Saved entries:
++++++++

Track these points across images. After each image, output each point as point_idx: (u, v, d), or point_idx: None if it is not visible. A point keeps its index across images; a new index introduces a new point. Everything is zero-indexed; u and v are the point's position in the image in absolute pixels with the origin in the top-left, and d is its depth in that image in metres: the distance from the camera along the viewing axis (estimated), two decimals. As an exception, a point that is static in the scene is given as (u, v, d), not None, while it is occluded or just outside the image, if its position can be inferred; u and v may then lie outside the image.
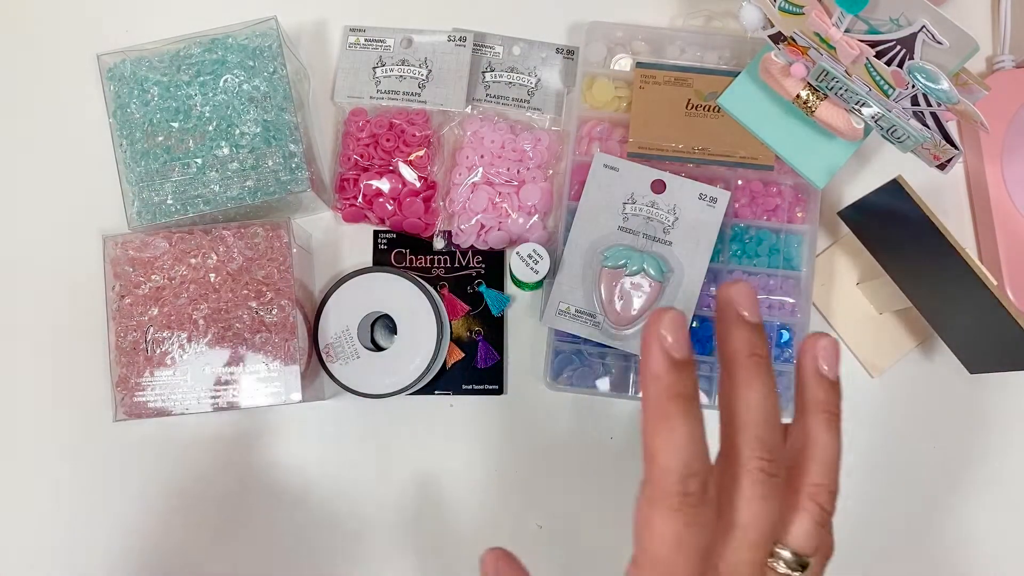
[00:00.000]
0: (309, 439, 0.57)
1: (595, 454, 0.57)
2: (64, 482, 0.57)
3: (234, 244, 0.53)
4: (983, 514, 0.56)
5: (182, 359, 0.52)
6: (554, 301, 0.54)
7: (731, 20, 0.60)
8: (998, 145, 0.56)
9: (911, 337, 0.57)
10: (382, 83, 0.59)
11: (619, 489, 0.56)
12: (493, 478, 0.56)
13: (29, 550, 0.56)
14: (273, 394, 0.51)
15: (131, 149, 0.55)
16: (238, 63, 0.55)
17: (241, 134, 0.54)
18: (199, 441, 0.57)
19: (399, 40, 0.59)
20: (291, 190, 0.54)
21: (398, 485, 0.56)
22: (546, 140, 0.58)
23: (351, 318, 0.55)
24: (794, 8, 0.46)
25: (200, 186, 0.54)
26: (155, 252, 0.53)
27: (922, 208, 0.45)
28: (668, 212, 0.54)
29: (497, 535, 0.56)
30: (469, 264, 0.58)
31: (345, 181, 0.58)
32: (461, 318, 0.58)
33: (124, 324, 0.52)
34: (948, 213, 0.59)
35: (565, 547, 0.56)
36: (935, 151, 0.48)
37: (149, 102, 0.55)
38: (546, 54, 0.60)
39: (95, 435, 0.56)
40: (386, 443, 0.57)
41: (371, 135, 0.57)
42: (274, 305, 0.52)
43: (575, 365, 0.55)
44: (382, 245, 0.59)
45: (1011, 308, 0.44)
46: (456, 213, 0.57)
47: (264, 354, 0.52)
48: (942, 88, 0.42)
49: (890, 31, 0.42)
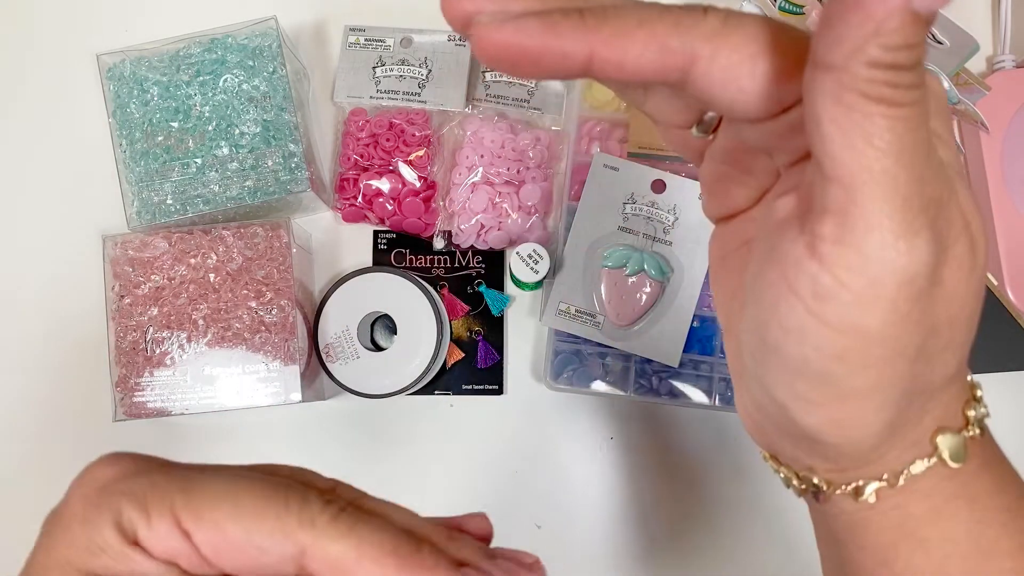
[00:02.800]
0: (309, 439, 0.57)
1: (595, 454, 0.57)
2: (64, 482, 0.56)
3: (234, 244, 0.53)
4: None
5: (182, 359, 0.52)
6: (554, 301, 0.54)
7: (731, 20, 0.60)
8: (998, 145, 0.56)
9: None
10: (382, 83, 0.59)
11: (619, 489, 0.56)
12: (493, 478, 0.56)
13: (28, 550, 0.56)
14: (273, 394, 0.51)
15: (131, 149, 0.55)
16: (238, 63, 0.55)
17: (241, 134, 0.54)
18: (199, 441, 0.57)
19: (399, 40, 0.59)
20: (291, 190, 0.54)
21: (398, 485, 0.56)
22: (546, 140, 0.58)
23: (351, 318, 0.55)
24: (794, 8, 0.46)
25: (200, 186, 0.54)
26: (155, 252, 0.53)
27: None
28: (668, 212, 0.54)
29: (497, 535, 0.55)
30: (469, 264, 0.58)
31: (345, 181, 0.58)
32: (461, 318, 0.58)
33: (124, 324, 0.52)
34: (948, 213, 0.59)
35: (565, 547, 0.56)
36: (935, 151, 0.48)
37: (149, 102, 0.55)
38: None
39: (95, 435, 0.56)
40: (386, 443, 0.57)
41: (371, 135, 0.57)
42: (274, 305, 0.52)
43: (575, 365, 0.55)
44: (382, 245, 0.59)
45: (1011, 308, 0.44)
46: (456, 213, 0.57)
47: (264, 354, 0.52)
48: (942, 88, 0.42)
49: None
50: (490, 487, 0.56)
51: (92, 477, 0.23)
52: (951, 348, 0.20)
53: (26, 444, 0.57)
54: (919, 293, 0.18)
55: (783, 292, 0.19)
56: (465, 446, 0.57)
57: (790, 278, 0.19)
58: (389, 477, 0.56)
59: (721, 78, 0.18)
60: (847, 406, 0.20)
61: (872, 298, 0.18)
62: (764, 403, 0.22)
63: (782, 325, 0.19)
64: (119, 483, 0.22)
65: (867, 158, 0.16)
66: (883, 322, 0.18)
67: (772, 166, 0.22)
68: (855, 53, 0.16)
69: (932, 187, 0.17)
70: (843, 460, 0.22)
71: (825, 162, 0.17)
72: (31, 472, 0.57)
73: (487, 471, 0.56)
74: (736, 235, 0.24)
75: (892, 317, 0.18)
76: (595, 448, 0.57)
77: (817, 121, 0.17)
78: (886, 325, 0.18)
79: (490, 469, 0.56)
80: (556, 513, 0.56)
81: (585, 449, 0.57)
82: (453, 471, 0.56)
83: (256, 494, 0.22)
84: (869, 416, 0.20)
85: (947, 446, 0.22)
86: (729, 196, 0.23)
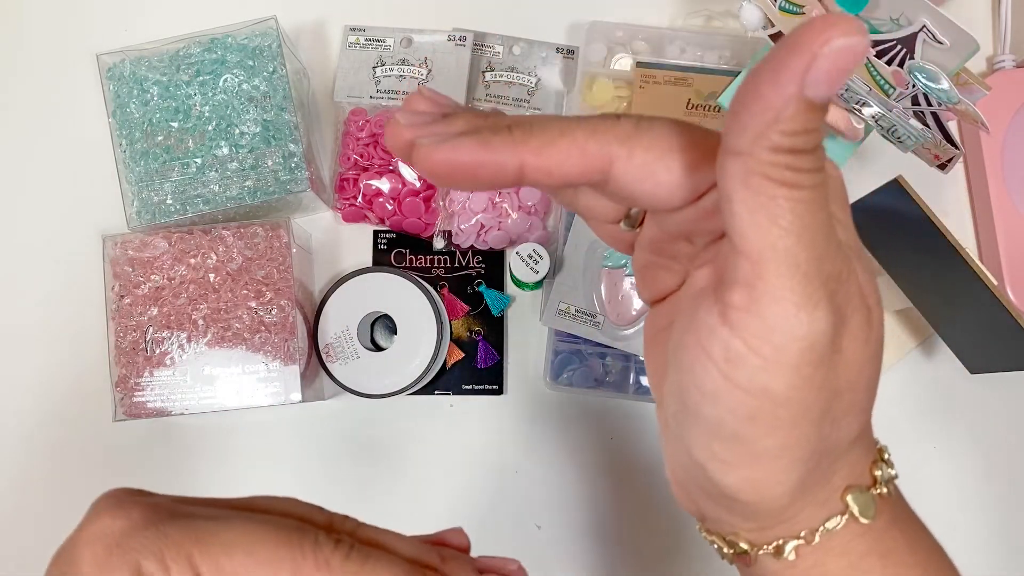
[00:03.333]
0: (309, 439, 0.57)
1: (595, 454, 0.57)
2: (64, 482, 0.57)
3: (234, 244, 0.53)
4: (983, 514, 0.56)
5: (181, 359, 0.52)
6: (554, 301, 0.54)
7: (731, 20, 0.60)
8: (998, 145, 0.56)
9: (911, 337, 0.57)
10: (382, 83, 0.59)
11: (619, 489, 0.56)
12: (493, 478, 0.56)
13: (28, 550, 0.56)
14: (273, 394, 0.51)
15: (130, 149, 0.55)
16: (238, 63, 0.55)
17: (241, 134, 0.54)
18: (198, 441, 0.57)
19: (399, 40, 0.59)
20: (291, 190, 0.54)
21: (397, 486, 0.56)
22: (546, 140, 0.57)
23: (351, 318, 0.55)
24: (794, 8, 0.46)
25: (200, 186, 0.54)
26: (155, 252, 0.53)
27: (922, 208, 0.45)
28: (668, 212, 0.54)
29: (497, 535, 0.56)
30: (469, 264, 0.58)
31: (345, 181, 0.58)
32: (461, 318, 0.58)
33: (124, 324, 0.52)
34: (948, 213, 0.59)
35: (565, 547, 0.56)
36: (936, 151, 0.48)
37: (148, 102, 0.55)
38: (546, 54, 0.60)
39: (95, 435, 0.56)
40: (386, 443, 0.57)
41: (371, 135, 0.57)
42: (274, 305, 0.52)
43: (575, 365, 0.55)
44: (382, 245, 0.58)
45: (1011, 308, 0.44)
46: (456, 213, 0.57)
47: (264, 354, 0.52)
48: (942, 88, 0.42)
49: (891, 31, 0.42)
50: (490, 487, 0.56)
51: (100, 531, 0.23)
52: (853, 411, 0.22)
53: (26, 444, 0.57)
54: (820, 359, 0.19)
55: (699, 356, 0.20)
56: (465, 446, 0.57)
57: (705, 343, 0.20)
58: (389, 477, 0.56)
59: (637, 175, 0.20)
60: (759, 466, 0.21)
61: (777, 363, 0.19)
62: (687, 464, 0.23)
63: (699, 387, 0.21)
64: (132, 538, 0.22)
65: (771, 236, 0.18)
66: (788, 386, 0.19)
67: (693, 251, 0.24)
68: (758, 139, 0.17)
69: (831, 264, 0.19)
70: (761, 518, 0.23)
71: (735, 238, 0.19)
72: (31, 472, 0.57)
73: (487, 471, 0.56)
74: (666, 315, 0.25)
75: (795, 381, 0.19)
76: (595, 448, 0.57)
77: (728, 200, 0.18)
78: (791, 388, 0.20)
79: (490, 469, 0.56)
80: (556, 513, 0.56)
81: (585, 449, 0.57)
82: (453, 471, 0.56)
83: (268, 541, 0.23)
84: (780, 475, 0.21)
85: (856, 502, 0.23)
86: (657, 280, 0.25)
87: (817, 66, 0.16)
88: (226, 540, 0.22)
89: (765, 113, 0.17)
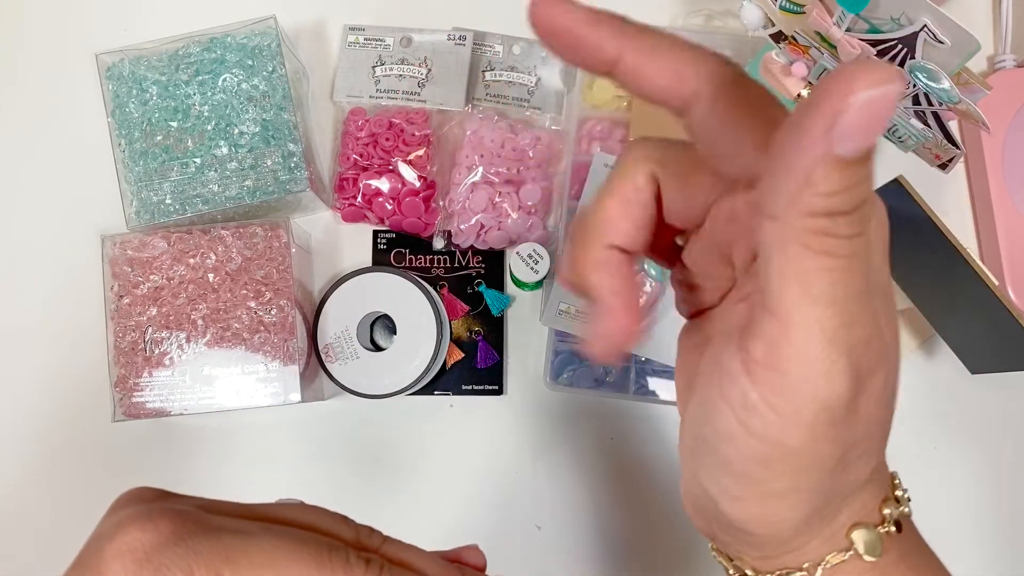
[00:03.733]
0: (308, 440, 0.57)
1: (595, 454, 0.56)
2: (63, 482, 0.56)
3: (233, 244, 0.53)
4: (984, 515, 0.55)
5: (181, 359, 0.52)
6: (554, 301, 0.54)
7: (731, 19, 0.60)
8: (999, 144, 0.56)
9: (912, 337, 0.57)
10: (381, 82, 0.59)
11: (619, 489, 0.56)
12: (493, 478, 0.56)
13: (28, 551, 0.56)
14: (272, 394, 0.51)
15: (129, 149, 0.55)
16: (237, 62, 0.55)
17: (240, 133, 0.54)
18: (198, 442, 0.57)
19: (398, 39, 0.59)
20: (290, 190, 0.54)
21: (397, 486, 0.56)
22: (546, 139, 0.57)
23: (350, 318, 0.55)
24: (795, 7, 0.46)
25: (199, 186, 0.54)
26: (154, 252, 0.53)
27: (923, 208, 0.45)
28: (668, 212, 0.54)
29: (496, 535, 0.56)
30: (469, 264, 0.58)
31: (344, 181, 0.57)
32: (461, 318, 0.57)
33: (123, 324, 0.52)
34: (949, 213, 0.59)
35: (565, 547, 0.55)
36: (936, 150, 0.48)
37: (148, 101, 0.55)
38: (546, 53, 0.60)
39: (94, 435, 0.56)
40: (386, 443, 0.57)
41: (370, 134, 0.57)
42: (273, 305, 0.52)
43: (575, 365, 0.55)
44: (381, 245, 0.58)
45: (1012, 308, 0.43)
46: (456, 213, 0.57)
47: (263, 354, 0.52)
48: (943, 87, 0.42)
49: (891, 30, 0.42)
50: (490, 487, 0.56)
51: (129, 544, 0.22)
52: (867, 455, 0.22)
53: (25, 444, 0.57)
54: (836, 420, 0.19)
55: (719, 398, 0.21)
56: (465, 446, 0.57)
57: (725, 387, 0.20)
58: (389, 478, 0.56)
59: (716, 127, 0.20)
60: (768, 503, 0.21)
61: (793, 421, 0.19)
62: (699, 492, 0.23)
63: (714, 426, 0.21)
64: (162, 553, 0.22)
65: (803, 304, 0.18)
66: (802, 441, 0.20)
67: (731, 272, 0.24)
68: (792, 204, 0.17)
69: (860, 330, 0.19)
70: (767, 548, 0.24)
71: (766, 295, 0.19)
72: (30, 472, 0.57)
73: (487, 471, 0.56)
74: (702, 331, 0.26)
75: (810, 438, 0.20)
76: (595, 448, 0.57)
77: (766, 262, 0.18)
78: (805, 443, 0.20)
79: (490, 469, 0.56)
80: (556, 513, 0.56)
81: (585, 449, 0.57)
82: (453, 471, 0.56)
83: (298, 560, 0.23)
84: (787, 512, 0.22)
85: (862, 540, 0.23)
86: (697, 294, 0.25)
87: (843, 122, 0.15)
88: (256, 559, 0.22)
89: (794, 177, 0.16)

++++++++

■ **Aim of the task**
Which lines above run from the one containing "67: (772, 166, 0.22)" down to the one containing "86: (729, 196, 0.23)"? Repeat exactly those, both ends included, and nothing else.

■ **Solution**
67: (772, 166, 0.22)
68: (855, 53, 0.16)
69: (932, 187, 0.17)
70: (843, 460, 0.22)
71: (825, 162, 0.17)
72: (31, 472, 0.57)
73: (487, 471, 0.56)
74: (736, 235, 0.24)
75: (892, 317, 0.18)
76: (595, 448, 0.57)
77: (817, 121, 0.17)
78: (886, 325, 0.18)
79: (490, 469, 0.56)
80: (556, 513, 0.56)
81: (585, 449, 0.57)
82: (453, 471, 0.56)
83: (256, 494, 0.22)
84: (869, 416, 0.20)
85: (947, 446, 0.22)
86: (729, 196, 0.23)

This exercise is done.